L’effacement puis l’oubli

Finalement, le gouvernement Lesage choisit de ne pas suivre les recommandations du rapport Régnier et confia la gestion de l’Institut aux psychiatres menés par Laurin. Ce dernier fut nommé directeur médical et Pogany directeur général. Charlotte Tassé garda sa place de membre à vie au sein du conseil d’administration, mais la position était essentiellement honorifique, puisque le gouvernement nommait désormais quatre des sept autres membres du conseil. Elle continua néanmoins à assister, parfois, aux réunions du conseil, tout en suivant, de loin – elle avait quitté l’Institut en 1963 pour s’installer dans un appartement du boulevard Laurentien – la vie de son institution. Elle n’assista pas aux célébrations du cinquantenaire du Sanatorium qui se déroulèrent à l’automne 1969. Sa santé était alors de plus en plus fragile, mais surtout elle avait pris comme le pire des affronts l’invitation que lui avait envoyée Camille Laurin[19]. D’autant que les problèmes se multipliaient à l’Institut depuis son départ. Rapidement, la gestion de Laurin et Pogany avait fait l’objet de critiques au point que les postes des deux hommes avaient été réattribués. Mais cela n’avait pas fait cesser les crises de gouvernance qui se répétèrent jusqu’à ce que le ministère des Affaires sociales décide, à la sortie de la grande grève de 1972, de fusionner l’Institut avec l’Hôpital du Sacré-Coeur. Quand, sous le nom de Pavillon Albert-Prévost, l’Institut devint finalement, en 1973, le Département de psychiatrie de l’Hôpital du Sacré-Coeur, Charlotte Tassé avait alors 80 ans et vivait ses derniers jours. Elle s’éteignit en effet le 29 juillet 1974 à l’Hôtel-Dieu de Montréal.

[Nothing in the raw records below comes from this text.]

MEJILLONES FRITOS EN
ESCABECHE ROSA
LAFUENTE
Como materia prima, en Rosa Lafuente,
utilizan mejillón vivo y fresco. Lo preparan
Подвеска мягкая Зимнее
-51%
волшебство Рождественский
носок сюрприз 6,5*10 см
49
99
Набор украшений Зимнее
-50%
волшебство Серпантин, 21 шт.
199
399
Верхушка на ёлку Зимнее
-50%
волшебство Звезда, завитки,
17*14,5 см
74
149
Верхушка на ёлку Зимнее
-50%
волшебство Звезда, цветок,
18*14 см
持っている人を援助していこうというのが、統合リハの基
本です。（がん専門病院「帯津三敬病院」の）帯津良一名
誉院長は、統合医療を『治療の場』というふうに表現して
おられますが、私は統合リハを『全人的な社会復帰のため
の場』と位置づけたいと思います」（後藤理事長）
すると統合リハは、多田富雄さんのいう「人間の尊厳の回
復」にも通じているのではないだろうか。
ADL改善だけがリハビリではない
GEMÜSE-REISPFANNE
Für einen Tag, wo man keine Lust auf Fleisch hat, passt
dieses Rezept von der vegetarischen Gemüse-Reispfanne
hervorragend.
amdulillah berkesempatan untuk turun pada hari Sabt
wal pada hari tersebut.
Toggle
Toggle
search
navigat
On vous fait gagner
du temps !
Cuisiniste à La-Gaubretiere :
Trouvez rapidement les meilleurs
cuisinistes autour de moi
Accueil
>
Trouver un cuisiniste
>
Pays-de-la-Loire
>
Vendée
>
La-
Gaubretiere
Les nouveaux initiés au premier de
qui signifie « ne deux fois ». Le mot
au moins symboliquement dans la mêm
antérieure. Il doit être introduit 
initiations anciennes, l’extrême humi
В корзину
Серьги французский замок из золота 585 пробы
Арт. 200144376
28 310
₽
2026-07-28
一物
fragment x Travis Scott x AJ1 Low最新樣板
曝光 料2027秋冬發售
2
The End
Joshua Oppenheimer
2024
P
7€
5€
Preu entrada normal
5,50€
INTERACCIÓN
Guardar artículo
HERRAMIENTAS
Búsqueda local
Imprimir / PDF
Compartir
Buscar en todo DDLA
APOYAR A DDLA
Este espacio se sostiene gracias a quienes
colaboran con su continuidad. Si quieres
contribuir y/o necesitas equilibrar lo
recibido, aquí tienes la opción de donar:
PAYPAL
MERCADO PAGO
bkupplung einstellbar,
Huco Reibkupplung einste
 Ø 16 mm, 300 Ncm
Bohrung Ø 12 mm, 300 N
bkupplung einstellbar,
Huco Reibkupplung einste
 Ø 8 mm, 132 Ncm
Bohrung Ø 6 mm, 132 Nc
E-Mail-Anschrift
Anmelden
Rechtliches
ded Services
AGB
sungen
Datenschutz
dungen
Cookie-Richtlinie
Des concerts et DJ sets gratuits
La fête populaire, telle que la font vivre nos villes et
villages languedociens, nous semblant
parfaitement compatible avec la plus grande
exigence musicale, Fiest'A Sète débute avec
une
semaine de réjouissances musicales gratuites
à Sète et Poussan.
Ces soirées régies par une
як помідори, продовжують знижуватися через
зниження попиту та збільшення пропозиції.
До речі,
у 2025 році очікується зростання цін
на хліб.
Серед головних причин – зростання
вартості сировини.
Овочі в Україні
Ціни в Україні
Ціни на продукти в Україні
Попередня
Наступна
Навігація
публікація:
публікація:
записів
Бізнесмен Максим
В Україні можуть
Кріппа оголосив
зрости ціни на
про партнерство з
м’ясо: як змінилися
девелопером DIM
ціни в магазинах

Malgré les nombreux hommages qui furent publiés dans la presse à la suite de son décès, son nom sombra rapidement dans l’oubli. L’histoire de la psychiatrie québécoise, et particulièrement des événements des années 1960, qui commença à être écrite au cours des années 1980[20], mit surtout de l’avant les psychiatres. Il faut dire aussi que Camille Laurin (1986) lui-même contribua à l’édification du récit de ce qu’on appela une « Révolution tranquille au chapitre de la psychiatrie ». Rien d’étonnant donc à ce que le rôle des gardes-malades et notamment de Charlotte Tassé et Bernadette Lépine ait été alors minimisé, voire injustement dénigré. Sans elles, pourtant, le sanatorium du Dr Prévost ne célébrerait certainement pas aujourd’hui son centenaire.